Sure, the musical construction is similar to old rock’n’roll. Sure, building songs like that and using those harmonies and those instruments cannot in itself be revolutionary or subversive as it was in his time.
But that is exactly the (musical) starting point of punk, *not* its goal. The fact that the lyrics are sung almost shouting, that they’re hard to understand, that you don’t *need* more than three chords to support your whole musical discourse because you’re not basing the message on its harmonic structure… all that is essential to punk, both in terms of sound and in terms of social position.

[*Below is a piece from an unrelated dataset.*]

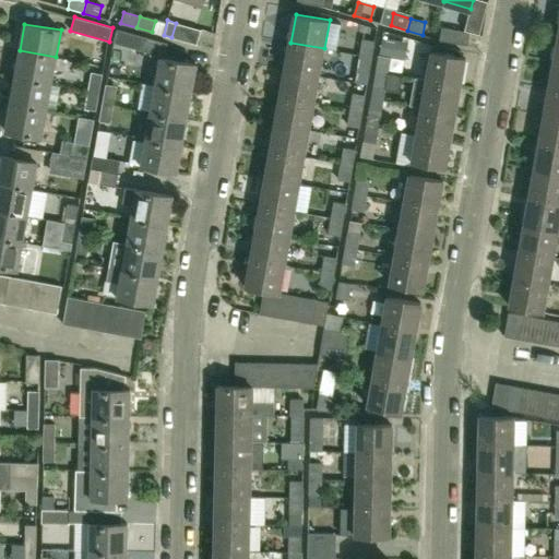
[(441,39),(470,45),(472,32),(444,27),(441,39)]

Despite his huge success and popularity, Chuck Berry never established a relation to his audience similar to what basically all the (early) punk bands did, for instance – and that’s perfectly ok because that wasn’t *his* point. So of course, if we listen to the notes and the rhythms, there’s not much new. But thank goodness there’s a lot more than that to music.
Richie Stotts from the Plasmatics was mentioned as a similar type sound as Chuck Berry.
I thought his guitar playing in 1984 when I was fortunate enough to see Wendy and the gang in Vancouver Canada at the Gardens. It was awesome I was 21 at the time.
The stupid thing about that concert was that the crowd was actually spitting on her, she got mad,power got cut I thought it was going to turn deadly.
Incidentally, Jet Lag was founded by St. Louisans teve Pick and John “The Mailman” Korst.